I would find a spot in the garage, or use one side, for hay storage if you don't have a barn.  Seriously,  hay has been in short supply here due to the constant wet conditions this past year and we are now even looking at what we have... and have had several people asking if we have some to sell.  My son and I counted up tonight just rough figures, and we have about 480-525 rolls.  We are feeding about 10 rolls a day... That's only another 45-50 days of hay and we were thinking we were in pretty good shape.  The cattle are eating hay like there is no tomorrow.  Have never seen our cattle go through hay like this.  Partly is due to the constant cold wet weather, they are burning more calories to try to stay warm.  Plus our cows with fall calves are eating alot to try to keep making milk for the baby beef calves.  
There have been areas of drought, but mostly here in this general part of the southeast, we had constant rain last year.  The hay that did get made is over mature and not the best quality and they are eating more of it to try to get the nutrition they need.  We are supplementing the weaned calves with both grain and silage and they are eating that like candy.  
Been a tough year.


----------



## Baymule (Feb 26, 2019)

yes it is cheaper in the spring/summer. if you can get it out of the field and store it, you can get it even cheaper. Hauling hay is a special kind of treat, got a truck? You can stack it over your head in a building like a garage (park your vehicle outside-welcome to animals).
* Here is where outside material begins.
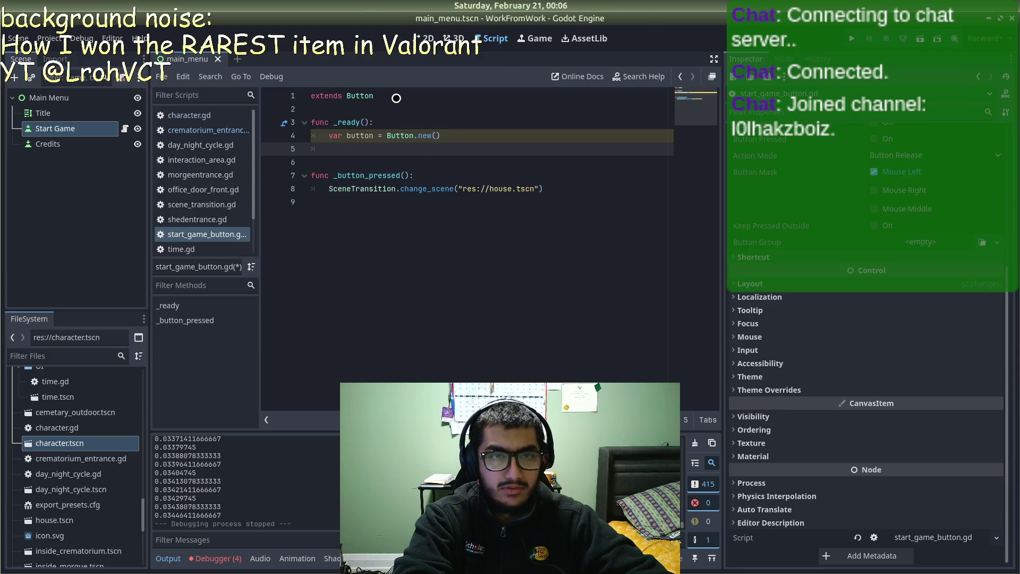
key(alt+Tab)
You make hay bale steps. You climb the hay bale mountain, lugging a bale either behind you (going backwards dragging it) or pushing/tossing it in front of you. I've stacked bales up in the rafters before.


----------



## Genipher (Feb 26, 2019)

farmerjan said:


> If there is anyone local making hay, it will be cheaper in the summer when they are making it.  Especially if you can go pick it up, when they are in the field making it and they don't have to handle it.  The more often we handle the hay after the initial making, in the field... makes the price go up.
> Like @greybeard  said, it is worth what people are willing to pay for it.  You need to maybe figure out what your needs will be and try to buy enough to get you through the year, at the summer prices.  If there is a drought, or flooding, or constant wet weather, it will affect the prices as you can't make it if you can't get it dry, from too much water,  and you can't make it if it doesn't grow,  from no water.
> Not to be a wise guy, but people need to take things like this into account when they have animals.  I admire that you are trying to do your homework about the hay.  Plus, you moved at a less than optimal time for getting your hay.   You also need to figure out what you need to do for storage, and be able to store a years worth.  Then you have options on getting it when it is available, and you have it put back when it might be scarce.
> I would find a spot in the garage, or use one side, for hay storage if you don't have a barn.  Seriously,  hay has been in short supply here due to the constant wet conditions this past year and we are now even looking at what we have... and have had several people asking if we have some to sell.  My son and I counted up tonight just rough figures, and we have about 480-525 rolls.  We are feeding about 10 rolls a day... That's only another 45-50 days of hay and we were thinking we were in pretty good shape.  The cattle are eating hay like there is no tomorrow.  Have never seen our cattle go through hay like this.  Partly is due to the constant cold wet weather, they are burning more calories to try to stay warm.  Plus our cows with fall calves are eating alot to try to keep making milk for the baby beef calves.
> ...



Yeah, it's snowed about 4 times here on the coast - very unusual! Winter seems to be more awful this year.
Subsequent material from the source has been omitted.